AI-assisted therapy: shortcomings and pitfalls

  1. The training used to create these models very likely has significant gaps. That’s true for both remote (Claude, ChatGPT) and local models (lfm, qwen, gemma). This doesn’t mean they’re not useful. It does mean that the kinds of use you get out of it will be skewed by what went into them. I’ll go into that in more detail, but at a high level, the types of conversation that happen online are going to be drastically overrepresented, as are inputs from the types of people who are online versus those who are not, as are certain types of therapy over others. Things that come up in short term interaction will show up often compared to these probably having almost no knowledge specific to how relationships develop over time in longer series of interactions. If family life is burning you out, you have friendships that falter over time or explode, relationships that fizzle, jobs that you always come to hate over time or anything like that as a central mental health concern, LLMs are likely to be able to help with specific coping strategies while also missing any input data that would help them respond in tune with the way those subjective experiences develop over time.

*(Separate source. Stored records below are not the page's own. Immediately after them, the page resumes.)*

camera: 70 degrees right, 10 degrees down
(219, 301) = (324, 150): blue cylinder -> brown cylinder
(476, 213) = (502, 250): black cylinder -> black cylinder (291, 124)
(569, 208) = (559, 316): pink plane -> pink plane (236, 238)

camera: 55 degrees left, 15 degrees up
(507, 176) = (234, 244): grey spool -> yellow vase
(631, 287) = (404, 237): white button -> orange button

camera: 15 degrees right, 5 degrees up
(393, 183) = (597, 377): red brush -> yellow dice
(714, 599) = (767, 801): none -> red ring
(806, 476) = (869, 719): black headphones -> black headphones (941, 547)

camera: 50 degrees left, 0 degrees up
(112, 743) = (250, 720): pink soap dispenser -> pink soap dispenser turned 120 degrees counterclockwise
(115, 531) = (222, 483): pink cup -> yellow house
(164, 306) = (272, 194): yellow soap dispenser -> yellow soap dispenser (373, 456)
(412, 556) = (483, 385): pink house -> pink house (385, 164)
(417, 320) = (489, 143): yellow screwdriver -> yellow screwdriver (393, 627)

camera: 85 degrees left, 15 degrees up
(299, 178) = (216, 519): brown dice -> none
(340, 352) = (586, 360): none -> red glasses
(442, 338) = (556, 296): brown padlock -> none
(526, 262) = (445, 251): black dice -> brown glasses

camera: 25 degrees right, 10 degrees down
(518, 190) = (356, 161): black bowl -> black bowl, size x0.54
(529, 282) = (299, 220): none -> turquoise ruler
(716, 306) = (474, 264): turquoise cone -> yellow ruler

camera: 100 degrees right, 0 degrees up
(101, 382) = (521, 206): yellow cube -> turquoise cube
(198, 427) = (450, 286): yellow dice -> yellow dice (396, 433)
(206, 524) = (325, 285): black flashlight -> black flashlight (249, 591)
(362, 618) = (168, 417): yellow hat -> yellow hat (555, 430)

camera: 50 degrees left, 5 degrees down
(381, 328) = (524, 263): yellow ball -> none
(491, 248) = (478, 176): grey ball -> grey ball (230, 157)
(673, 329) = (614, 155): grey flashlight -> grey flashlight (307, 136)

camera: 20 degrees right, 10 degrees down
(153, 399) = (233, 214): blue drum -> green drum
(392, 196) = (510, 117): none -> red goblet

  2. If you use LLMs to avoid what you fear, you may be trading short-term comfort against long term progress. While advice online about making the best use of LLMs for mental health broadly surprised me in how good it is, this point is often missed. If what you’re trying to fix in your life has to do with feeling shut down, angry, afraid, ashamed or some other intense state in the presence of other people, and talking to an LLM is saving you from having to experience that with someone like a partner, coworker or therapist, then it’s actually steering you away from what’s likely to help the problem long term. While this is not most people, it’s possible for an aversion to people to be intense enough that you really are better off at the moment getting an outlet through these tools. Even if this is you, please keep the possibility in mind that at some point it might help even more to challenge yourself on surviving similar conversations with a human being.